Fechas peligrosas que deben al mismo tiempo enfrentarse y gozarse. Las trampas son variadas, repetitivas o novedosas. La escena conyugal, la tía que se pone a recordar los queridos difuntos, la discusión política, el niño que rompe sin querer su nuevo juguete, el chiquillo que hace una rabieta porque Santaclós no le trajo el que deseaba, el pavo quemado, el visitante engorroso.

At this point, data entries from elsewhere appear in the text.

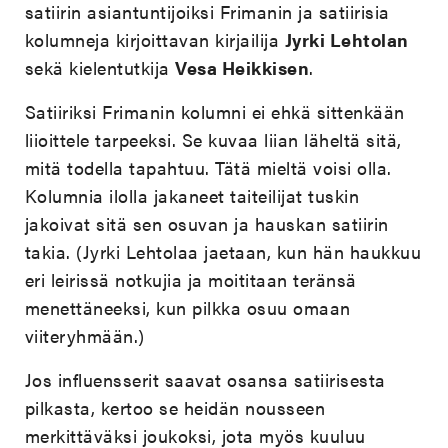
satiirin asiantuntijoiksi Frimanin ja satiirisia
kolumneja kirjoittavan kirjailija
Jyrki Lehtolan
sekä kielentutkija
Vesa Heikkisen
.
Satiiriksi Frimanin kolumni ei ehkä sittenkään
liioittele tarpeeksi. Se kuvaa liian läheltä sitä,
mitä todella tapahtuu. Tätä mieltä voisi olla.
Kolumnia ilolla jakaneet taiteilijat tuskin
jakoivat sitä sen osuvan ja hauskan satiirin
takia. (Jyrki Lehtolaa jaetaan, kun hän haukkuu
eri leirissä notkujia ja moititaan teränsä
menettäneeksi, kun pilkka osuu omaan
viiteryhmään.)
Jos influensserit saavat osansa satiirisesta
pilkasta, kertoo se heidän nousseen
merkittäväksi joukoksi, jota myös kuuluu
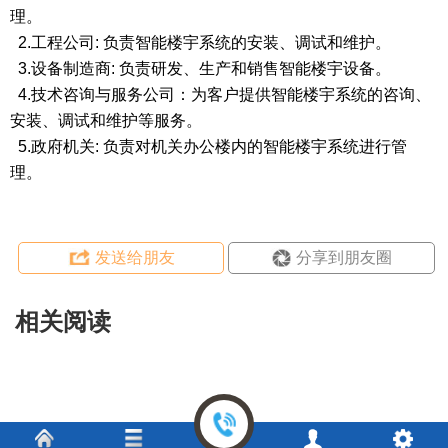
理。
2.工程公司: 负责智能楼宇系统的安装、调试和维护。
3.设备制造商: 负责研发、生产和销售智能楼宇设备。
4.技术咨询与服务公司：为客户提供智能楼宇系统的咨询、
安装、调试和维护等服务。
5.政府机关: 负责对机关办公楼内的智能楼宇系统进行管
理。
发送给朋友
分享到朋友圈
相关阅读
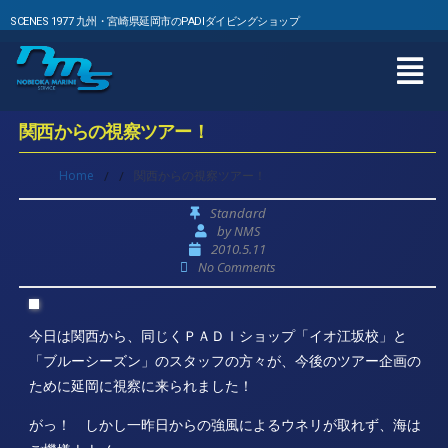
SCENES 1977 九州・宮崎県延岡市のPADIダイビングショップ
関西からの視察ツアー！
Home
/
/
関西からの視察ツアー！
Standard
by
NMS
2010.5.11
No Comments
今日は関西から、同じくＰＡＤＩショップ「イオ江坂校」と
「ブルーシーズン」のスタッフの方々が、今後のツアー企画の
ために延岡に視察に来られました！
がっ！ しかし一昨日からの強風によるウネリが取れず、海は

No importa. Como los años anteriores y los próximos, es preferible aceptar las reglas del juego y festejar la Navidad y la llegada del nuevo año con optimismo. Después de todo, siempre es conmovedor el final de un ciclo y el prometedor inicio de otro. Tal es, acaso, ésa la magia de estos ritos anuales que se abren, no como una caja de Pandora, sino como la botella de champán que se destapa y de donde, junto con la espuma de burbujas, brota el genio capaz de cumplir los deseos más extravagantes, los más simples.